Dynamic interpolation for obstacle avoidance on Riemannian manifolds
This work provides a theoretical framework for motion planning with obstacle avoidance in geometric settings, but it is incremental as it extends known variational methods to include potential functions.
The authors derive first-order necessary conditions for optimal dynamic interpolation with obstacle avoidance on Riemannian manifolds, using artificial potential functions. They illustrate the results with examples of rigid bodies and underactuated vehicles.
This work is devoted to studying dynamic interpolation for obstacle avoidance. This is a problem that consists of minimizing a suitable energy functional among a set of admissible curves subject to some interpolation conditions. The given energy functional depends on velocity, covariant acceleration and on artificial potential functions used for avoiding obstacles.

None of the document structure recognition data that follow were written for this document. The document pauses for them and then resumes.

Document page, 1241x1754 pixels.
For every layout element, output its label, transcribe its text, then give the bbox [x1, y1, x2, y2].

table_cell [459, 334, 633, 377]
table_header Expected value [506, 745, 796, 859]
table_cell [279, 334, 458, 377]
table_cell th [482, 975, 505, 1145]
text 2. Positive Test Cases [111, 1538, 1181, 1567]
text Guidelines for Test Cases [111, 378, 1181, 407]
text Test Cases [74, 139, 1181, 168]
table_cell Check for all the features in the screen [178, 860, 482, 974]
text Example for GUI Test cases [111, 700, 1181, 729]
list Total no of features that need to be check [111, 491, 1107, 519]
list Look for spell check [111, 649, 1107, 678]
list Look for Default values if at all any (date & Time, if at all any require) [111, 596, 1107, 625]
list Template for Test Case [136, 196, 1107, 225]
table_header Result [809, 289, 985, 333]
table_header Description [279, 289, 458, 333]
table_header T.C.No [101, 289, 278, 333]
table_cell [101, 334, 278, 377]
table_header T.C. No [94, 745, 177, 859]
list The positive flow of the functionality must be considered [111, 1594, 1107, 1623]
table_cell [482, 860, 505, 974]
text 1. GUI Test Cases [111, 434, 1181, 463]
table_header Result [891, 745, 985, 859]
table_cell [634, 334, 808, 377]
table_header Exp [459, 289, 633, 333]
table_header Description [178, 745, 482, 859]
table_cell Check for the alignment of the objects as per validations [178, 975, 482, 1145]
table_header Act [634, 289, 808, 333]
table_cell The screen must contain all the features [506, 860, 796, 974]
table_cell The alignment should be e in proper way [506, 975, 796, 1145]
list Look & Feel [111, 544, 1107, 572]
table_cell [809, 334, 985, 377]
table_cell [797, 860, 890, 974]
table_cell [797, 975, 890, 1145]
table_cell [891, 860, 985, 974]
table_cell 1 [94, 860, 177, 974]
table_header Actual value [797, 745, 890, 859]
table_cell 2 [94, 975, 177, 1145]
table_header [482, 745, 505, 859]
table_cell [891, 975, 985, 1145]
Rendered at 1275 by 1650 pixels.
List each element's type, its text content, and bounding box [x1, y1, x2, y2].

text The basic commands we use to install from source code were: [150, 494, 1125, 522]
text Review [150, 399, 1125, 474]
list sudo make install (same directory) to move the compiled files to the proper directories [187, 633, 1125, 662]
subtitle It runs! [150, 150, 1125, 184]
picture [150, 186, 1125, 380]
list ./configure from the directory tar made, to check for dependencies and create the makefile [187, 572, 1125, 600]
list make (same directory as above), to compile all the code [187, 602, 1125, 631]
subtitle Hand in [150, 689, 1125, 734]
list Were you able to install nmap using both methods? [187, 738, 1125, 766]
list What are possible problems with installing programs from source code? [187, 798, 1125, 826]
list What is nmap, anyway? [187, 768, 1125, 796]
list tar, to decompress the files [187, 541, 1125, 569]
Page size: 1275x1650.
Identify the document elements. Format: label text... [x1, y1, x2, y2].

We derive first-order necessary conditions for optimality in the proposed problem; that is, given interpolation and boundary conditions we find the set of differential equations describing the evolution of a curve that satisfies the prescribed boundary values, interpolates the given points and is an extremal for the energy functional. We study the problem in different settings including a general one on a Riemannian manifold and a more specific one on a Lie group endowed with a left-invariant metric. We also consider a sub-Riemannian problem. We illustrate the results with examples of rigid bodies, both planar and spatial, and underactuated vehicles including a unicycle and an underactuated unmanned vehicle.